Infections at schools
Fall arrived, and the virus swept through U.S. schools.
In a brief calm before that storm, many communities wondered whether they might escape the virus or if public-health officials were crying wolf.
The answer was no.
School superintendents in 36 cities reported absentee rates each week to the CDC. A report published in 1959 estimated that “over 60 percent of students had clinical illnesses during the fall.” District of Columbia school absenteeism peaked at 23 percent the week ending Oct. 12. In Baltimore, it was the next week; in Boston, two weeks later.
Bell System, then a nationwide telephone monopoly, also made regular reports on adult-worker absenteeism from 36 cities. Bell’s peak “industrial absenteeism,” generally no more than 8 to 10 percent of the work force, lagged behind school absenteeism by two to three weeks. Businesses staggered briefly, recovering in a couple of weeks, as did most flu victims.

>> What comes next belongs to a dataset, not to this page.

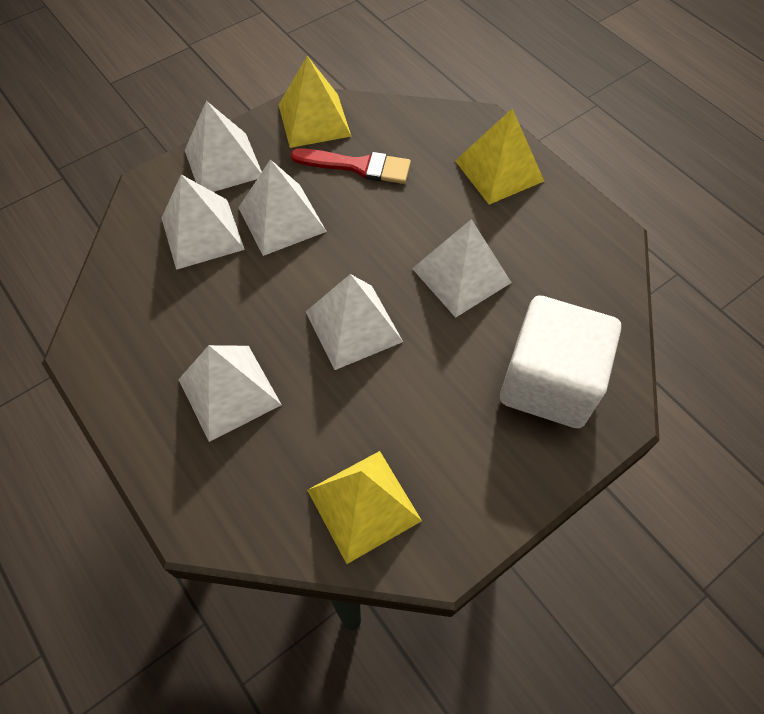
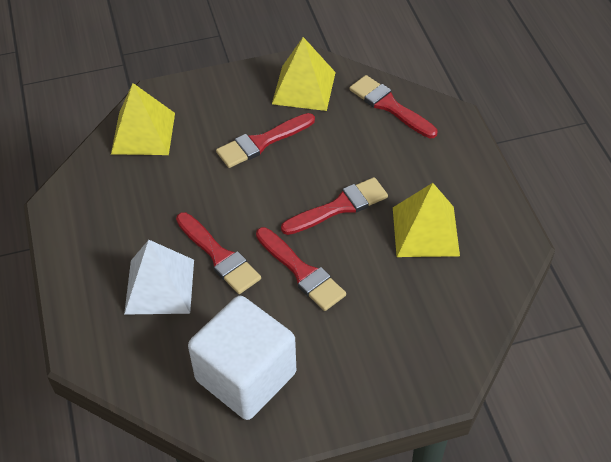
red brush: [291,148,411,184] = 1 -> [176,212,261,294] [216,113,315,168] [256,227,346,311] [281,177,388,235] [349,75,437,138] = 5
white pyramid: [162,175,245,270] [178,345,282,442] [185,101,262,192] [238,159,327,256] [306,274,403,370] [412,219,512,318] = 6 -> [124,240,194,315] = 1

Scattered through the news stories and the mimeographed weekly CDC reports, however, were accounts of tragedy: A 2-year-old toddler dying in his mother’s arms on the way to the hospital in Tangipahoa Parish. A 12-year-old camper who died on a hike in San Diego. A 16-year-old exchange student dying of “fulminant hemorrhagic pneumonia” days after arriving in New York.

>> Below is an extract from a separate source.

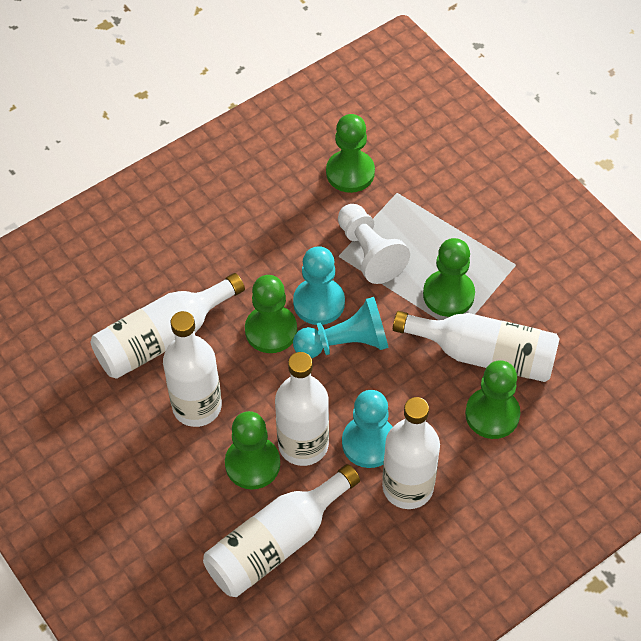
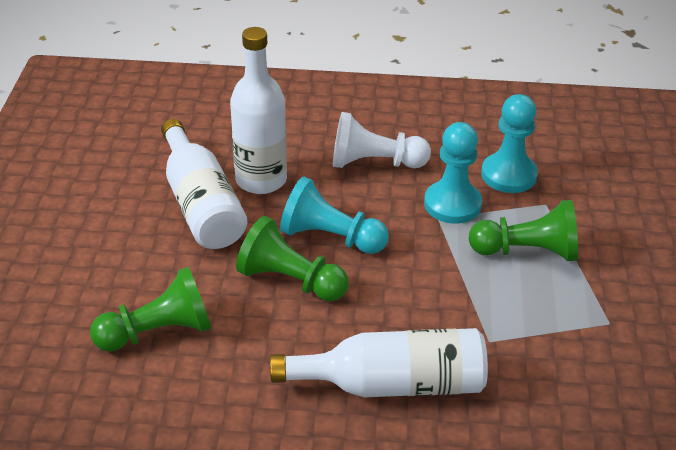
green pawn: [225,411,280,489] [245,275,297,353] [326,114,375,193] [423,238,475,317] [465,360,521,439] = 5 -> [90,267,212,352] [236,216,349,301] [469,200,578,261] = 3
white bottle: [91,273,245,379] [163,311,222,427] [203,464,360,597] [275,352,329,466] [382,397,440,509] [393,311,560,382] = 6 -> [161,119,247,249] [230,27,287,194] [270,328,488,397] = 3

In general, though, news coverage was low-key, with stories focused on such subjects as how the flu was disrupting high-school and college football schedules.

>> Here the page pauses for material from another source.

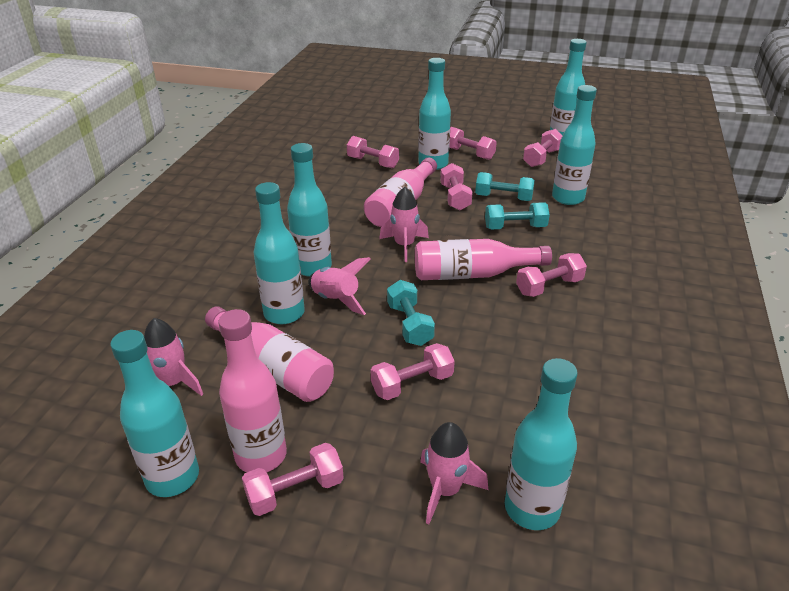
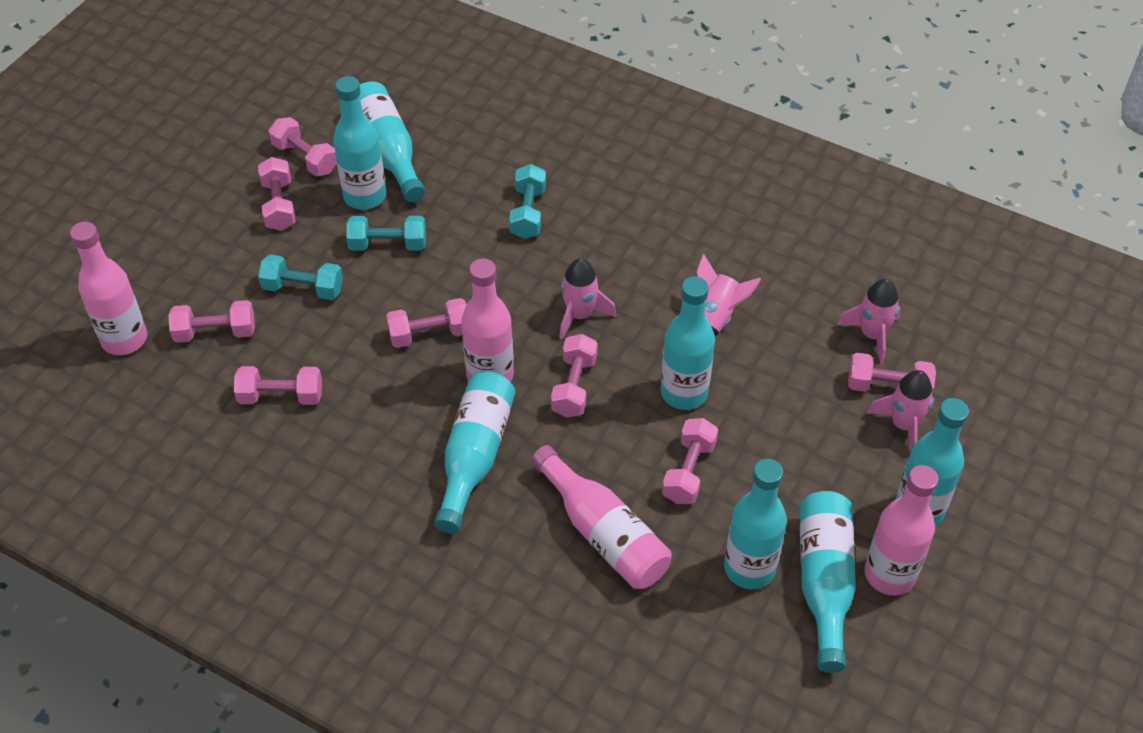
pink dumbbell: [242,443,344,516] [347,136,399,169] [371,343,455,400] [440,163,473,210] [449,127,497,160] [516,253,587,297] [523,129,563,167] = 7 -> [168,300,255,343] [234,366,322,405] [258,157,296,231] [268,117,337,176] [386,298,467,348] [551,334,597,418] [662,418,718,504] [848,353,936,393] = 8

There was a priority list for the vaccine, starting with President Eisenhower, who was given his flu shot Aug. 26. D.C.’s first shipment Sept. 3 went to police, firefighters and the staff of D.C. General Hospital. Further down the list were employees of the medical examiner’s office, prisons and state schools, water and sewer workers, bus drivers, telephone workers and teachers.
The vaccine was judged 45 to 60 percent effective, but much of it became available during the peak period or right after it. By early November, about 40 million doses had been released, and both a state-by-state allocation scheme and the occupational priority list were dropped. The pandemic was losing steam.
By Thanksgiving, life was nearly back to normal, and health officials were trying to convince the public that flu shots were still worth taking. Their advice was good. Asian flu came back for a third time, in late February, causing another spike in mortality, this time mostly in the elderly.
In all, the 1957-58 pandemic was responsible for about 60,000 “excess deaths” in the United States — deaths exceeding what normally would be expected. About 40,000 occurred in the summer and fall of 1957, 20,000 in the winter of 1958. That’s the equivalent of 107,000 people in the U.S. population today. Seasonal flu contributes to the deaths of about 36,000 people in the United States each year.
Worldwide, mortality is estimated to have been about 2 million.
A dominant strain
The H2N2 pandemic strain of 1957 was so contagious and encountered such a susceptible world that it out-competed all other strains of influenza A circulating at the time. They were of the H1N1 family, as is this year’s. H1N1 flu reappeared as the “Russian flu” of 1977, probably the consequence of a laboratory accident in eastern Asia. The H2N2 Asian strain was driven into oblivion by the “Hong Kong flu” of 1968, a member of a new family, H3N2.
Today, few people remember either of those pandemics.
Whether today’s Americans remember this flu pandemic longer is one of the many things about this disease that only time will answer.